[Page images and extracted text]
###

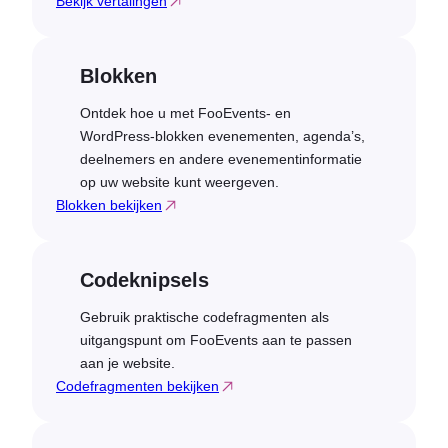
Bekijk vertalingen
Blokken
Ontdek hoe u met FooEvents- en
WordPress-blokken evenementen, agenda’s,
deelnemers en andere evenementinformatie
op uw website kunt weergeven.
Blokken bekijken
Codeknipsels
Gebruik praktische codefragmenten als
uitgangspunt om FooEvents aan te passen
aan je website.
Codefragmenten bekijken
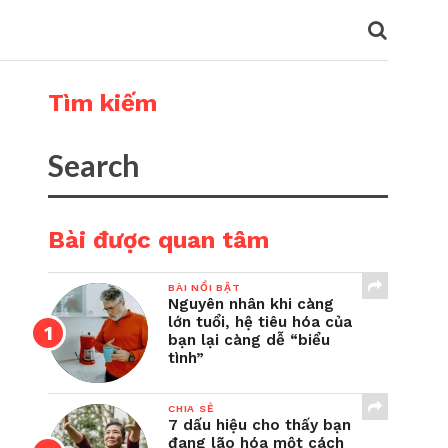
Tìm kiếm
Bài được quan tâm
BÀI NỔI BẬT
Nguyên nhân khi càng
lớn tuổi, hệ tiêu hóa của
bạn lại càng dễ “biểu
tình”
CHIA SẺ
7 dấu hiệu cho thấy bạn
đang lão hóa một cách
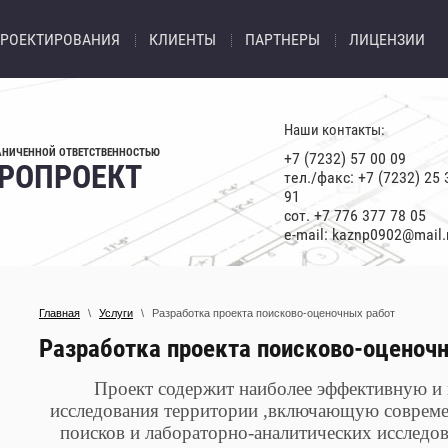
ПРОЕКТИРОВАНИЯ
КЛИЕНТЫ
ПАРТНЕРЫ
ЛИЦЕНЗИИ
Наши контакты:
АНИЧЕННОЙ ОТВЕТСТВЕННОСТЬЮ
+7 (7232) 57 00 09
РОПРОЕКТ
тел./факс: +7 (7232) 25 
91
сот. +7 776 377 78 05
e-mail: kaznp0902@mail.
Главная
\
Услуги
\
Разработка проекта поисково-оценочных работ
Разработка проекта поисково-оценоч
Проект содержит наиболее эффективную и
исследования территории ,включающую соврем
поисков и лабораторно-аналитических исследо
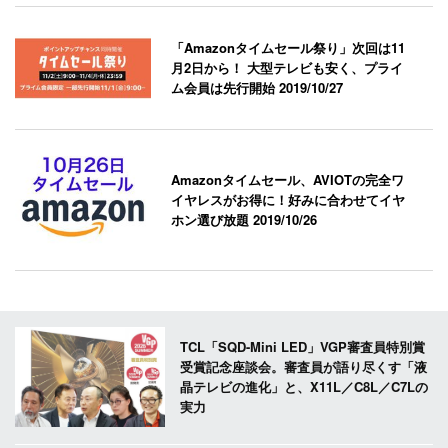
「Amazonタイムセール祭り」次回は11
月2日から！ 大型テレビも安く、プライ
ム会員は先行開始
2019/10/27
Amazonタイムセール、AVIOTの完全ワ
イヤレスがお得に！好みに合わせてイヤ
ホン選び放題
2019/10/26
TCL「SQD-Mini LED」VGP審査員特別賞
受賞記念座談会。審査員が語り尽くす「液
晶テレビの進化」と、X11L／C8L／C7Lの
実力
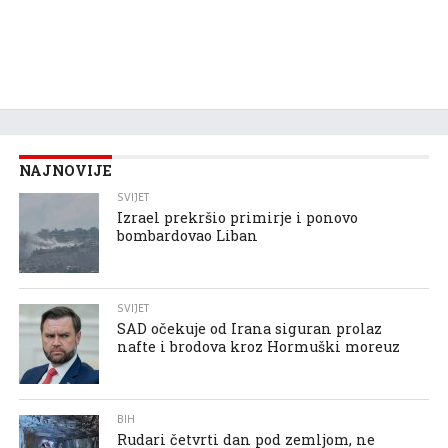
NAJNOVIJE
SVIJET
Izrael prekršio primirje i ponovo
bombardovao Liban
SVIJET
SAD očekuje od Irana siguran prolaz
nafte i brodova kroz Hormuški moreuz
BIH
Rudari četvrti dan pod zemljom, ne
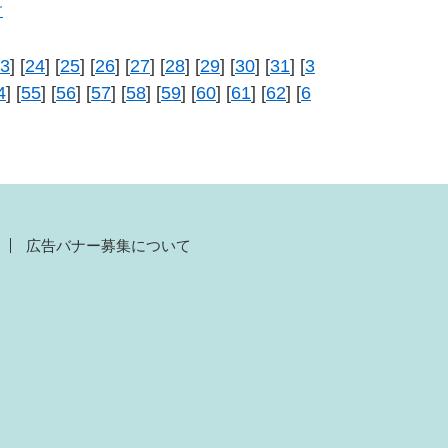
す
3
] [
24
] [
25
] [
26
] [
27
] [
28
] [
29
] [
30
] [
31
] [
3
4
] [
55
] [
56
] [
57
] [
58
] [
59
] [
60
] [
61
] [
62
] [
6
広告バナー募集について
）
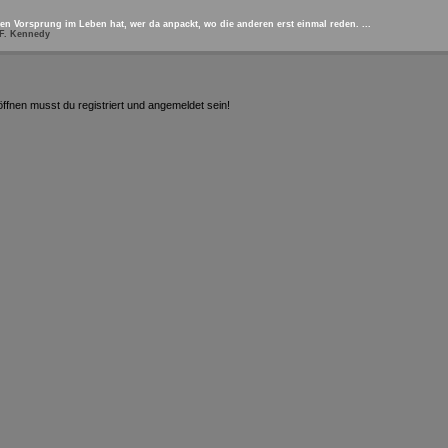
inen Vorsprung im Leben hat, wer da anpackt, wo die anderen erst einmal reden. ...
F. Kennedy
fnen musst du registriert und angemeldet sein!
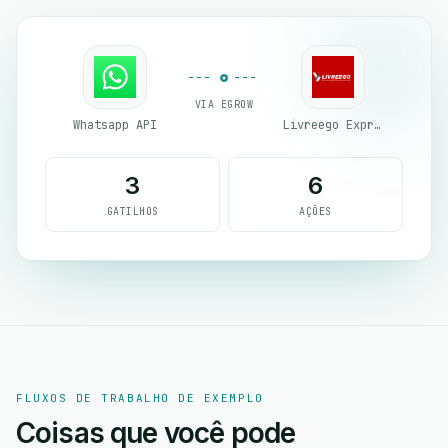
VIA EGROW
Whatsapp API
Livreego Expresse
3
6
GATILHOS
AÇÕES
FLUXOS DE TRABALHO DE EXEMPLO
Coisas que você pode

###

=== EXERCISE GOAL ===
Count every line of the data in which the word "поисково" appears, and report only the total.

=== RESULT BELOW ===
2